I voucher, teorizzati proprio da Biagi, erano stati pensati per far riemergere il lavoro nero. Andavano difesi?

Assolutamente sì. Erano strumenti di emersione di prestazioni che altrimenti sono condannate al nero.

E i lavoratori da che parte sarebbero stati?

Onestamente credo che un lavoratore non si lamenti del voucher in sé. Si lamenta magari del fatto di non aver trovato un occupazione più robusta, ma non del fatto che quella prestazione di uno-due giorni possa essere remunerata a voucher. Allo stesso tempo credo che bisognerebbe tornare a una disciplina molto più flessibile dei contratti di lavoro intermittente.
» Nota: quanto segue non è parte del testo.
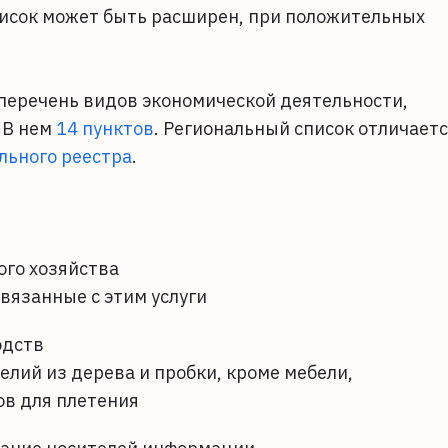
исок может быть расширен, при положительных
перечень видов экономической деятельности,
 В нем
14 пунктов
. Региональный список отличает
льного реестра
.
ого хозяйства
вязанные с этим услуги
одств
лий из дерева и пробки, кроме мебели,
ов для плетения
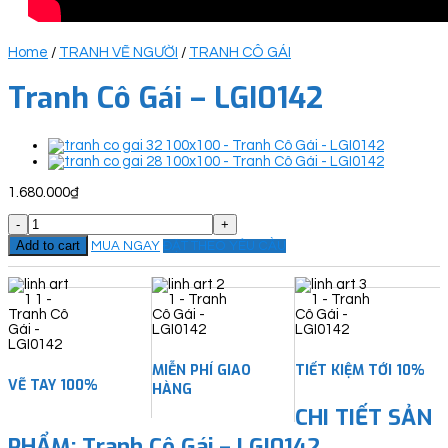
Home
/
TRANH VẼ NGƯỜI
/
TRANH CÔ GÁI
Tranh Cô Gái – LGI0142
1.680.000
₫
Tranh
Cô
Add to cart
MUA NGAY
ĐẶT THEO YÊU CẦU
Gái
-
LGI0142
quantity
MIỄN PHÍ GIAO
TIẾT KIỆM TỚI 10%
VẼ TAY 100%
HÀNG
CHI TIẾT SẢN
PHẨM: Tranh Cô Gái – LGI0142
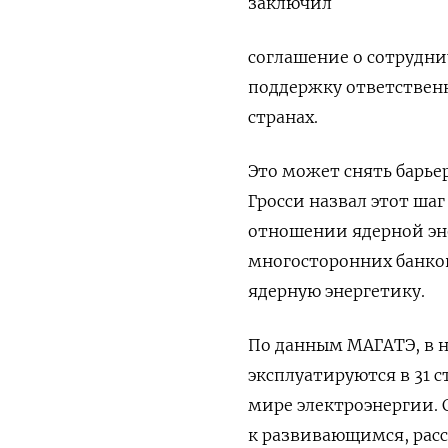
заключил
соглашение о сотрудни
поддержку ответствен
странах.
Это может снять барье
Гросси назвал этот ша
отношении ядерной эне
многосторонних банко
ядерную энергетику.
По данным МАГАТЭ, в 
эксплуатируются в 31 
мире электроэнергии. 
к развивающимся, рас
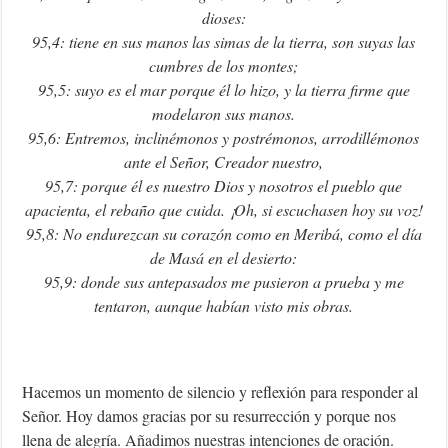
dioses:
95,4: tiene en sus manos las simas de la tierra, son suyas las
cumbres de los montes;
95,5: suyo es el mar porque él lo hizo, y la tierra firme que
modelaron sus manos.
95,6: Entremos, inclinémonos y postrémonos, arrodillémonos
ante el Señor, Creador nuestro,
95,7: porque él es nuestro Dios y nosotros el pueblo que
apacienta, el rebaño que cuida. ¡Oh, si escuchasen hoy su voz!
95,8: No endurezcan su corazón como en Meribá, como el día
de Masá en el desierto:
95,9: donde sus antepasados me pusieron a prueba y me
tentaron, aunque habían visto mis obras.
Hacemos un momento de silencio y reflexión para responder al
Señor. Hoy damos gracias por su resurrección y porque nos
llena de alegría. Añadimos nuestras intenciones de oración.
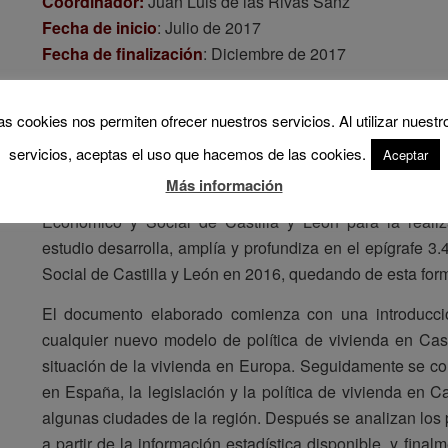
Coordinador:
Juan Luis de las Rivas Sanz
Fecha de inicio
: Julio de 2017
Fecha de finalización
: Diciembre de 2017
as cookies nos permiten ofrecer nuestros servicios. Al utilizar nuestr
DESCRIPCIÓN
servicios, aceptas el uso que hacemos de las cookies.
Aceptar
El objetivo de este trabajo consistió en la realización
Más información
impulso de un nuevo modelo de política de vivienda e
Económico y Social de Castilla y León para la realiz
estudio desarrolla, amplía y profundiza en el epígrafe 3
Social de Castilla y León en 2016, quedando de esta for
El documento elaborado comienza con una introducció
cualquier nuevo modelo de política de vivienda en Cast
situación de la vivienda en Europa. Seguidamente se co
en España, la legislación y la política de vivienda en Ca
algunas ciudades de la región. Después se analizan los pe
a partir de la información estadística disponible, y final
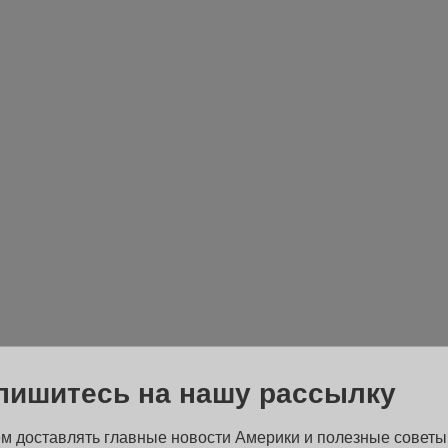
пишитесь на нашу рассылку
м доставлять главные новости Америки и полезные советы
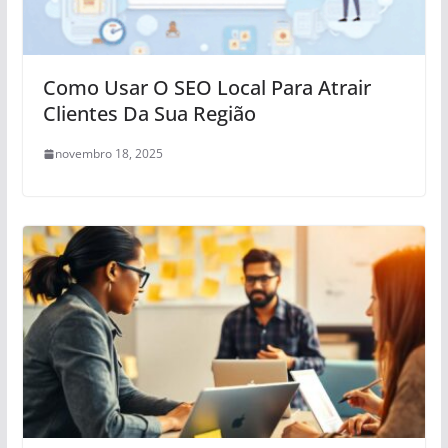
Como Usar O SEO Local Para Atrair
Clientes Da Sua Região
novembro 18, 2025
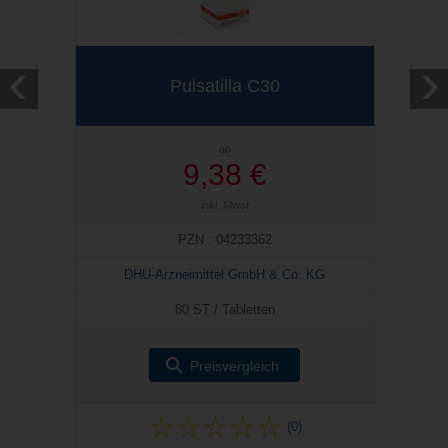
‹
›
Pulsatilla C30
ab
9,38 €
inkl. Mwst
PZN : 04233362
DHU-Arzneimittel GmbH & Co. KG
80 ST / Tabletten
Preisvergleich
(0)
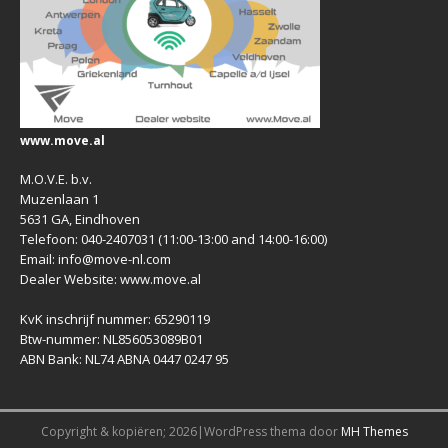
www.move.al
M.O.V.E. b.v.
Muzenlaan 1
5631 GA, Eindhoven
Telefoon: 040-2407031 (11:00-13:00 and 14:00-16:00)
Email: info@move-nl.com
Dealer Website: www.move.al
KvK inschrijf nummer: 65290119
Btw-nummer: NL856053089B01
ABN Bank: NL74 ABNA 0447 0247 95
Copyright & kopiëren; 2026|WordPress thema door
MH Themes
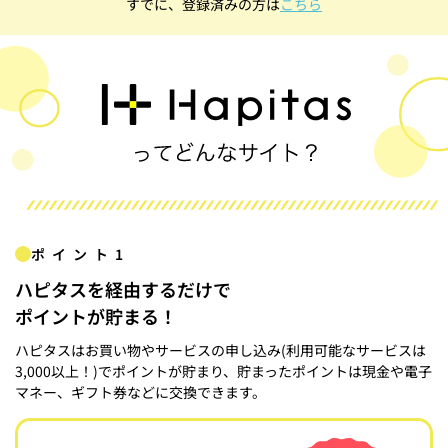
すでに、登録済みの方は
こちら
ポイント1
ハピタスを経由するだけで
ポイントが貯まる！
ハピタスはお買い物やサービスの申し込み(利用可能なサービスは
3,000以上！)でポイントが貯まり、貯まったポイントは現金や電子
マネー、ギフト券などに交換できます。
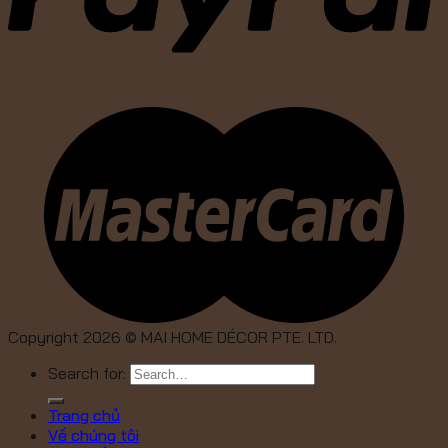
Copyright 2026 ©
MAI HOME DÉCOR PTE. LTD.
Search for:
Trang chủ
Về chúng tôi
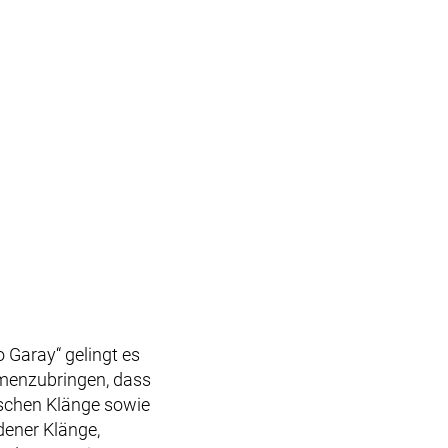
o Garay
“ gelingt es
menzubringen, dass
ischen Klänge sowie
dener Klänge,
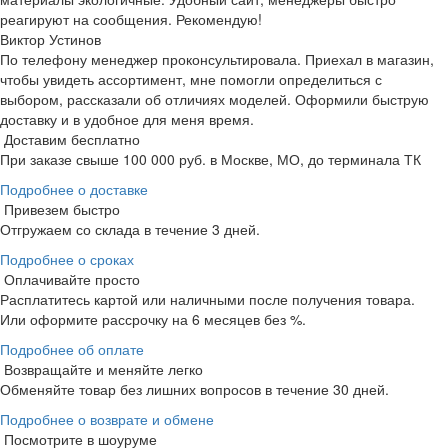
реагируют на сообщения. Рекомендую!
Виктор Устинов
По телефону менеджер проконсультировала. Приехал в магазин,
чтобы увидеть ассортимент, мне помогли определиться с
выбором, рассказали об отличиях моделей. Оформили быструю
доставку и в удобное для меня время.
Доставим бесплатно
При заказе свыше 100 000 руб. в Москве, МО, до терминала ТК
Подробнее о доставке
Привезем быстро
Отгружаем со склада в течение 3 дней.
Подробнее о сроках
Оплачивайте просто
Расплатитесь картой или наличными после получения товара.
Или оформите рассрочку на 6 месяцев без %.
Подробнее об оплате
Возвращайте и меняйте легко
Обменяйте товар без лишних вопросов в течение 30 дней.
Подробнее о возврате и обмене
Посмотрите в шоуруме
Perché il governo ha voluto evitare il referendum?

Il governo sembra avere terrore del popolo. Io sono convinto invece che sarebbe stato possibile, attraverso una campagna di verità, portare le persone a votare nel modo giusto. La volontà di cancellare i voucher è tutta astratta. È tutta ideologica. E ci riporterebbe indietro di vent’anni.

Cosa ne pensa del reddito di cittadinanza?

Dobbiamo trattare con molta cautela i sussidi perché possono diventare delle trappole.

L’economia digitale rappresenta un male irreversibile per l’occupazione?

Dobbiamo rifiutare la prospettiva per cui molti dovrebbero essere esclusi dalla nuova economia digitale. Non credo che questo destino sia scontato. Credo che dipenda dai decisori istituzionali e sociali che possano ancora agire per una società attiva ad alti tassi di occupazione.

Si tratterebbe di intervenire e comprendere una nuova rivoluzione industriale...

Vede, non è scontata la sostituzione degli uomini con le macchine. Vecchi lavori scompaiono e nuovi lavori si possono produrre. In ogni rivoluzione industriale sta a chi governa fare in modo che non si determini, per coloro che fanno impresa, un sentimento di paura.

La cassa integrazione secondo lei è ancora attuale?

Credo di sì. Nella sua riforma attuale si collega a bisogni temporanei dell’impresa o a progetti di ristrutturazione.

Alla luce di tutto quello che sta accadendo oggi, non era meglio mantenere attiva la Legge Biagi?

Certamente sì. Penso che la Legge Biagi sia stata un’ottima legge. Che abbia dato grandi risultati, un esito in termini di occupazione molto superiore a quello del Jobs Act con i suoi 20 miliardi di euro.

Cioè?

Quel po’ di occupazione in più che si è prodotta è costata ben 20 miliardi. Allora, invece, producemmo un effetto di crescita dell’occupazione senza spendere un euro.